Text shown:
»»

# Divisor Paths

You are given a positive integer $D$. Let’s build the following graph from it:

• each vertex is a divisor of $D$ (not necessarily prime, $1$ and $D$ itself are also included);
• two vertices $x$ and $y$ ($x > y$) have an undirected edge between them if $x$ is divisible by $y$ and $\frac x y$ is a prime;
• the weight of an edge is the number of divisors of $x$ that are not divisors of $y$.

For example, here is the graph for $D=12$:

Edge $(4,12)$ has weight $3$ because $12$ has divisors $[1,2,3,4,6,12]$ and $4$ has divisors $[1,2,4]$. Thus, there are $3$ divisors of $12$ that are not divisors of $4$ — $[3,6,12]$.

There is no edge between $3$ and $2$ because $3$ is not divisible by $2$. There is no edge between $12$ and $3$ because $\frac{12}{3}=4$ is not a prime.

Let the length of the path between some vertices $v$ and $u$ in the graph be the total weight of edges on it. For example, path $[(1, 2), (2, 6), (6, 12), (12, 4), (4, 2), (2, 6)]$ has length $1+2+2+3+1+2=11$. The empty path has length $0$.

So the shortest path between two vertices $v$ and $u$ is the path that has the minimal possible length.

Two paths $a$ and $b$ are different if there is either a different number of edges in them or there is a position $i$ such that $a_i$ and $b_i$ are different edges.

You are given $q$ queries of the following form:

• $v$ $u$ — calculate the number of the shortest paths between vertices $v$ and $u$.

The answer for each query might be large so print it modulo $998244353$.

Input

The first line contains a single integer $D$ ($1 \le D \le 10^{15}$) — the number the graph is built from.

The second line contains a single integer $q$ ($1 \le q \le 3 \cdot 10^5$) — the number of queries.

Each of the next $q$ lines contains two integers $v$ and $u$ ($1 \le v, u \le D$). It is guaranteed that $D$ is divisible by both $v$ and $u$ (both $v$ and $u$ are divisors of $D$).

Output

Print $q$ integers — for each query output the number of the shortest paths between the two given vertices modulo $998244353$.

Examples

input

12
3
4 4
12 1
3 4


output

1
3
1


input

1
1
1 1


output

1


input

288807105787200
4
46 482955026400
12556830686400 897
414 12556830686400
4443186242880 325


output

547558588
277147129
457421435
702277623


Note

In the first example:

• The first query is only the empty path — length $0$;
• The second query are paths $[(12, 4), (4, 2), (2, 1)]$ (length $3+1+1=5$), $[(12, 6), (6, 2), (2, 1)]$ (length $2+2+1=5$) and $[(12, 6), (6, 3), (3, 1)]$ (length $2+2+1=5$).

««

(Stored data)

»»

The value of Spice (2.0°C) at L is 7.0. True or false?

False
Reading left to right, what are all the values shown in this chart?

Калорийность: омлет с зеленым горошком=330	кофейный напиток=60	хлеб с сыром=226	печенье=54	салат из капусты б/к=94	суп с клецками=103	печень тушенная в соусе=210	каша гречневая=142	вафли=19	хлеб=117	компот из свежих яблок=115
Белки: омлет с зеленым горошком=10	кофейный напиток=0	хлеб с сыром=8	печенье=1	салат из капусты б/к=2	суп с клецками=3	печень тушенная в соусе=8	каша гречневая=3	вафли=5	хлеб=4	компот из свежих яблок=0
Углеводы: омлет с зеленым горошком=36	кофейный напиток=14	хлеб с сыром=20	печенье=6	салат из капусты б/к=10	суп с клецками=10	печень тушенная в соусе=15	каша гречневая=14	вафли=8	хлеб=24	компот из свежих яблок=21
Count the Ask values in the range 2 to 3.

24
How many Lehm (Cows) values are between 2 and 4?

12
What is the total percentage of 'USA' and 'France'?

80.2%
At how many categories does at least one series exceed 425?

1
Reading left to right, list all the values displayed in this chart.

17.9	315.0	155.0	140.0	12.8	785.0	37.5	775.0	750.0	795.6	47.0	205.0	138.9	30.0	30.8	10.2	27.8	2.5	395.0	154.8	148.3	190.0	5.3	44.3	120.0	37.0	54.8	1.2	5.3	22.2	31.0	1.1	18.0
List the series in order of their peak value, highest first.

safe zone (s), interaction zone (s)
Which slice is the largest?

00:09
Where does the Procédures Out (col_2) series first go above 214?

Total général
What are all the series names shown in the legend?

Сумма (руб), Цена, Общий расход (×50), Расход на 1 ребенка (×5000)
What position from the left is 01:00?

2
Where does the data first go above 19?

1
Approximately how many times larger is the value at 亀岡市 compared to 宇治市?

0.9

««

To do:
1. Translate this sentence from the divisor paths problem into Spanish: "There is no edge between $3$ and $2$ because $3$ is not divisible by $2$."
2. Extract the stored data rows from the very first line through the line containing "Reading left to right, what", leaving each line unchanged.

Responses by task:
1. No hay ninguna arista entre $3$ y $2$ porque $3$ no es divisible entre $2$.

2.
The value of Spice (2.0°C) at L is 7.0. True or false?

False
Reading left to right, what are all the values shown in this chart?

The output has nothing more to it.